OTTAWA – In a bid to keep them connected to their faith, Muslim Family Services of Ottawa is fundraising to help kids in foster care celebrate `Eid Al-Adha, expected within days.
“We try to do things that will keep them connected to the community,” Shawana Shah, executive director of Muslim Family Services of Ottawa, told Metro News on Sunday, August 20.
“It puts them at ease with the stuff that would be normal for them in their own home.”
In its second year, the group’s Lamb Project aims to fundraise enough money to allow kids in foster families to have a lamb meal as part of `Eid Al-Adha.
`Eid Al-Adha, or “Feast of Sacrifice”, marks the end of the Hajj season and is one of the two most important Islamic celebrations, together with `Eid Al-Fitr.
A financially-able Muslim sacrifices a single sheep or goat or shares with six others in sacrificing a camel or a cow as an act of worship during the four-day `Eid Al-Adha celebrations.
The ritual commemorates Prophet Ibrahim’s willingness to sacrifice his son Ismail as an act of obedience and full submission to Allah, the Almighty.

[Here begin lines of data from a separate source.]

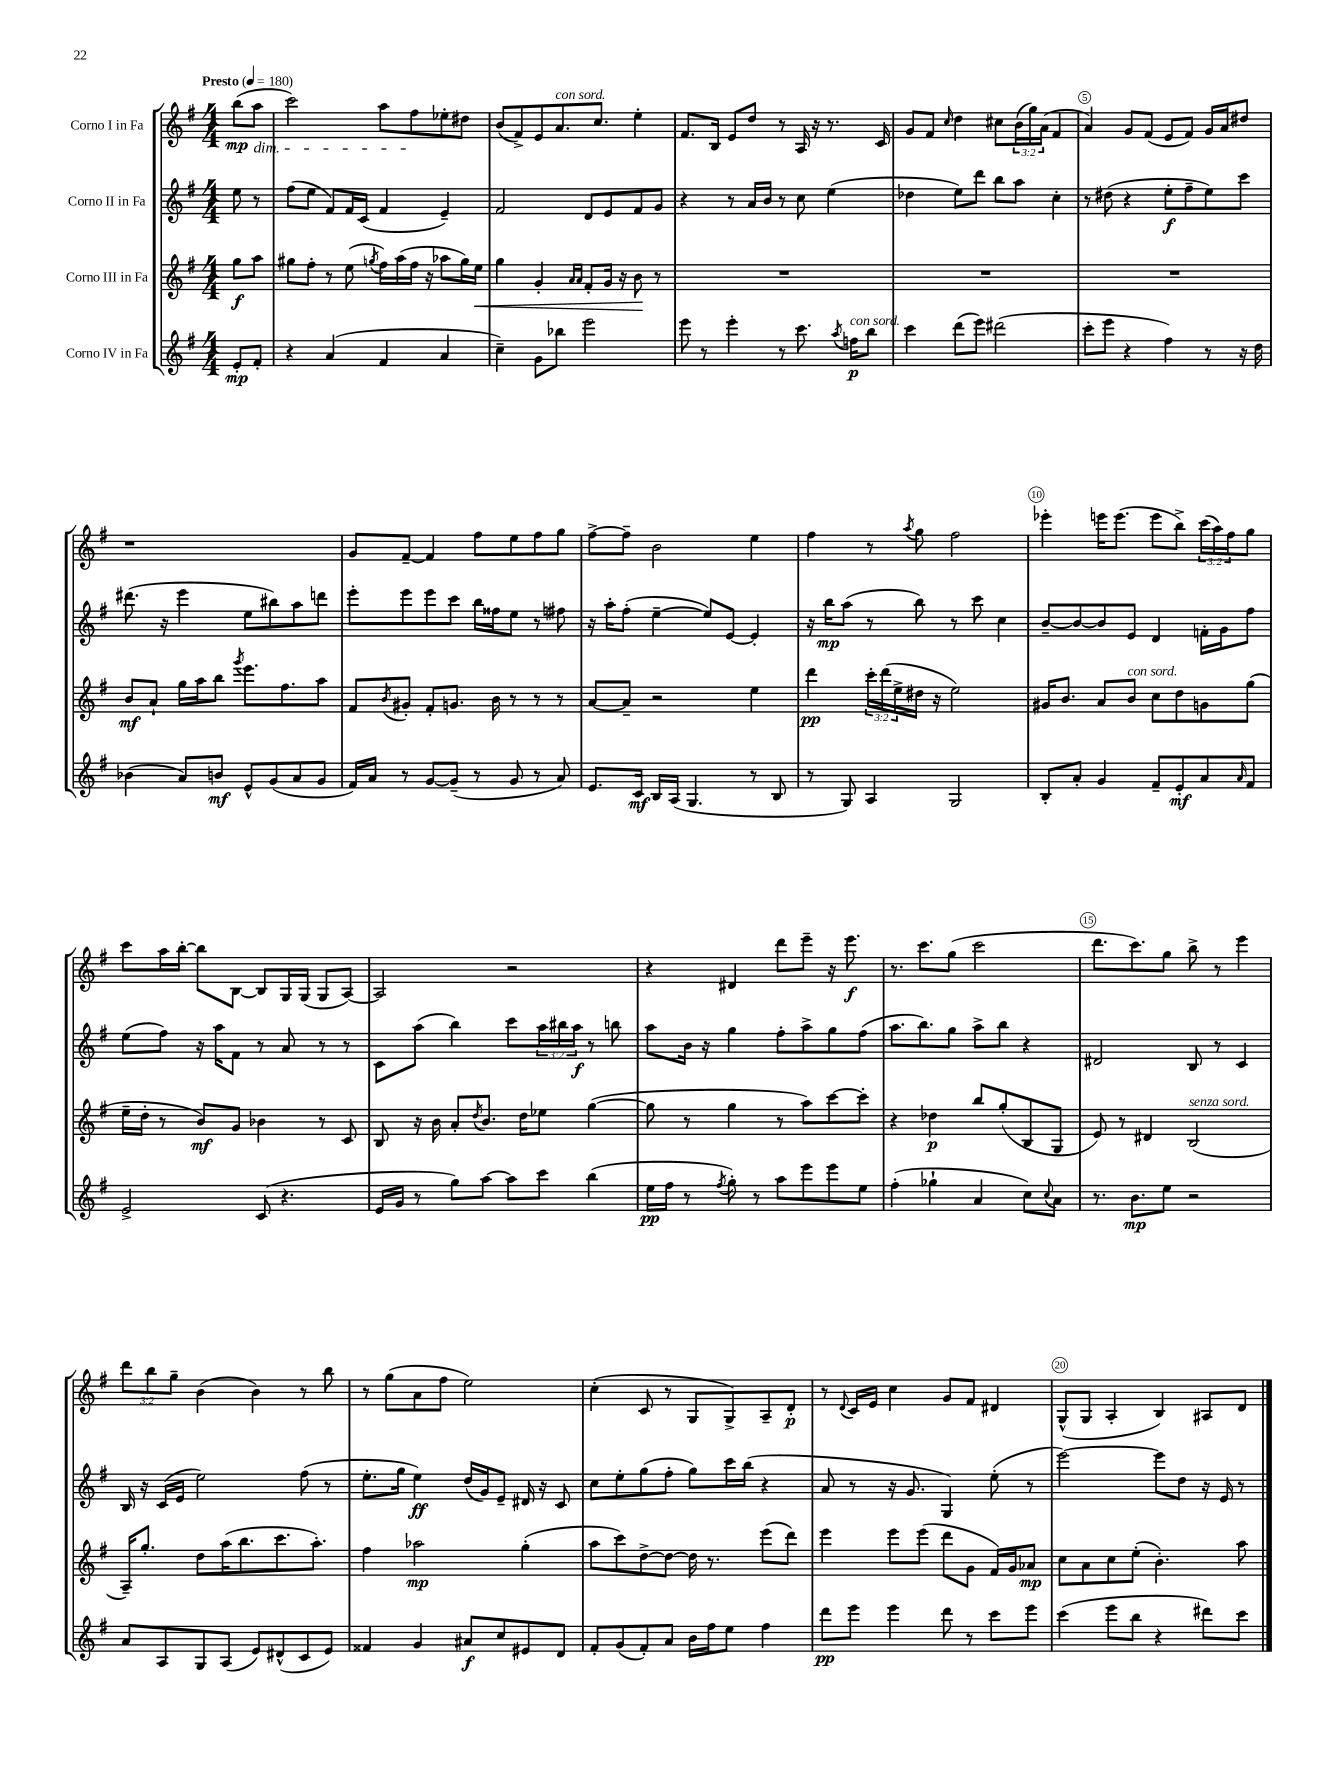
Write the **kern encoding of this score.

**kern	**kern	**kern	**kern
*staff4	*staff3	*staff2	*staff1
*clefG2	*clefG2	*clefG2	*clefG2
*k[f#]	*k[f#]	*k[f#]	*k[f#]
*M4/4	*M4/4	*M4/4	*M4/4
*MM180	*MM180	*MM180	*MM180
8e'	8gg	8ee	(8bb
8f#'	8aa	8r	8aa
=	=	=	=
4r	8gg#	(8ff#	2ccc)
.	8ff#'	8ee	.
(4a	8r	8f#)	.
.	(8ee	16f#	.
.	.	(16c	.
.	8qgg	.	.
4f#	16ff#)	4f#	8aa
.	(16aa	.	.
.	16ff#	.	8ff#
.	16r	.	.
4a	8aa-	4e~)	8ee-'
.	16gg)	.	8dd#
.	16ee	.	.
=	=	=	=
4cc~)	4gg	2f#	(8b
.	.	.	8f#^)
8g	4g'	.	8e
8bb-	.	.	8.a
.	16qqa	.	.
.	16qqa	.	.
2eee	8f#'	8d	.
.	.	.	8.cc
.	16g	8e	.
.	16r	.	.
.	8b	8f#	4ee'
.	8r	8g	.
=	=	=	=
8eee	1r	4r	8.f#
8r	.	.	.
.	.	.	16B
4eee'	.	8r	8e
.	.	16a	8dd
.	.	16b	.
8r	.	8r	8r
8.ccc	.	8cc	16A
.	.	.	16r
.	.	(4ee	8.r
8qaa	.	.	.
16ff	.	.	.
8bb	.	.	.
.	.	.	16c
=	=	=	=
4ccc	1r	4dd-	8g
.	.	.	8f#
.	.	.	16qqcc
(8ddd	.	8ee)	4dd
8eee)	.	8ddd	.
(2ddd#	.	8bb	8cc#
.	.	8aa	(24b
.	.	.	24gg)
.	.	.	(24a
.	.	4cc'	4f#
=	=	=	=
8ccc'	1r	8r	4a)
8eee	.	(8dd#	.
4r	.	4r	8g
.	.	.	(8f#
4ff#)	.	8ee'	8e
.	.	8ff#~	8f#)
8r	.	8ee)	16g
.	.	.	16a
16r	.	8ccc	8dd#
16dd	.	.	.
=	=	=	=
(4b-	8b	(8.ddd#	1r
.	8a`	.	.
.	.	16r	.
8a)	16gg	4eee	.
.	16aa	.	.
8b	8bb	.	.
.	8qggg	.	.
8e^^	8.eee	8ee	.
(8g	.	8bb#)	.
.	8.ff#	.	.
8a	.	8aa	.
8g	8aa	8ddd	.
=	=	=	=
16f#)	8f#	8eee'	8g
16a	.	.	.
.	8qb	.	.
8r	8g#'	8eee	[8f#~
[8g	8f#'	8eee	4f#]
(8g~]	8.g	8ccc	.
8r	.	16bb	8ff#
.	16b	16ff##	.
8g	8r	8ee	8ee
8r	8r	8r	8ff#
8a)	8r	8ff#	8gg
=	=	=	=
8.e	[8a	16r	[8ff#^
.	.	16aa'	.
.	8a~]	(8ff#'	8ff#~]
16c	.	.	.
16B	2r	[4ee~	2b
(16A	.	.	.
4.G	.	.	.
.	.	8ee])	.
.	.	[8e	.
8r	4ee	4e']	4ee
8B	.	.	.
=	=	=	=
8r	4ddd	16r	4ff#
.	.	16bb	.
8G)	.	(8aa	.
4A	24ccc'	8r	8r
.	(24ddd	.	.
.	24ee^	.	.
.	.	.	8qaa
.	16dd#	8bb)	8gg
.	16r	.	.
2G	2ee)	8r	2ff#
.	.	8ccc	.
.	.	4cc	.
=	=	=	=
8B'	16g#	[8b~	4eee-'
.	8.b	.	.
8a'	.	8b_	.
4g	8a	8b]	16eee
.	.	.	(8.eee
.	8b	8e	.
8f#~	8cc	4d	8eee
8e'	8dd	.	8bb^)
8a	8g	16f'	(24ccc
.	.	.	24aa)
.	.	16g	.
.	.	.	24ff#
16qqa	.	.	.
8f#	(8gg	8ff#	8gg
=	=	=	=
2e^	16ee~	(8ee	8ccc
.	16dd'	.	.
.	8r	8ff#)	16aa
.	.	.	[16bb'
.	8b)	16r	8bb]
.	.	16aa	.
.	8g	8f#	[8B
(8c	4b-	8r	8B]
4.r	.	8a	16G
.	.	.	(16G
.	8r	8r	8G
.	8c	8r	[8A)
=	=	=	=
16e	8B	8c	2A]
16g	.	.	.
8r	16r	(8aa	.
.	16b	.	.
8gg)	8a'	4bb)	.
.	8qdd	.	.
[8aa	8.b	.	.
8aa]	.	8ccc	2r
.	16dd	.	.
8ccc	8ee-	24aa	.
.	.	24bb#	.
.	.	24aa	.
(4bb	([4gg	8r	.
.	.	8bb	.
=	=	=	=
16ee	8gg]	8aa	4r
16ff#	.	.	.
8r	8r	16b	.
.	.	16r	.
8qff#	.	.	.
8gg')	4gg	4gg	4d#
8r	.	.	.
8aa	8r	8ff#'	8ddd
8eee	8aa)	8aa^	8eee~
8eee	[8ccc	8gg	16r
.	.	.	8.eee
8ee	8ccc']	(8ff#	.
=	=	=	=
(4ff#'	4r	8.aa	8.r
.	.	8.bb)	8.ccc
4gg-`	4dd-	.	.
.	.	8gg	(8gg
4a	8bb	8aa^	2ccc
.	(8gg'	8bb	.
8cc)	8B	4r	.
8qqcc	.	.	.
8a	8G	.	.
=	=	=	=
8.r	8e)	2d#	8.ddd
.	8r	.	.
8.b	.	.	8.ccc)
.	4d#	.	.
8ee	.	.	8gg
2r	(2B	8B	8bb^
.	.	8r	8r
.	.	4c	4eee
=	=	=	=
8a	16A~)	16B	12ddd
.	8.gg'	16r	.
.	.	.	12bb
8A	.	(16c	.
.	.	.	12gg~
.	.	16e	.
8G	8dd	2ee)	(4b
(8A	(16aa	.	.
.	8.bb	.	.
8e)	.	.	4b)
(8d#^^	8.ccc	.	.
8c	.	(8ff#	8r
.	8.aa')	.	.
8e)	.	8r	8bb
=	=	=	=
4f##	4ff#	8.ee'	8r
.	.	.	(8gg
.	.	16gg	.
4g	2aa-	4ee)	8a
.	.	.	8ff#
8a#	.	(16dd	2ee)
.	.	16g)	.
8cc	.	8e~	.
8e#	(4gg'	16d#	.
.	.	16r	.
8d	.	8c	.
=	=	=	=
8f#'	8aa	8cc	(4cc'
(8g	8ccc)	8ee'	.
8f#')	[8dd^	(8gg	8c
8a	8dd_	8ff#'	8r
16b	16dd]	8gg)	8G
16ff#	8.r	.	.
8ee	.	16ccc	8G^)
.	.	(16bb	.
4ff#	(8eee	4r	8A~
.	8ddd)	.	8d'
=	=	=	=
8ddd	4eee	8a	8r
.	.	.	8qqd
8eee	.	8r	16c
.	.	.	16e
4eee	8eee	16r	4cc
.	.	8.g	.
.	(8eee	.	.
8ddd	8ddd	4G)	8g
8r	8g	.	8f#
8ccc	16f#)	(8ee'	4d#
.	16g	.	.
8eee	8a-	8r	.
=	=	=	=
(4ccc	8cc	[2eee)	(8G^^
.	8a	.	8G
8eee	8cc	.	4A'
8bb	(8ee'	.	.
4r	4.b')	8eee]	4B)
.	.	8dd	.
8ddd#)	.	16r	8A#
.	.	16e	.
8ccc	8aa	8r	8d
==	==	==	==
*-	*-	*-	*-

The Udhiyah meat is divided into three equal parts, each part for one’s own family, friends and the poor.
Shah noted that the idea is that children living in care can still hold onto their identity.
“Kids who are living in non-Muslim families temporarily may not have access or might not be aware,” she said.
“It would be like a kid who doesn’t get to celebrate Christmas because he is living with someone from a different culture or religion.”
The tradition is also an important opportunity to involve foster parents and give them some information about Islam that they could use with future foster children, Shah added.
“The foster parents and the Muslim kids will sit together and decide where the lamb goes,” she said.
“It’s an education piece for foster parents as well.”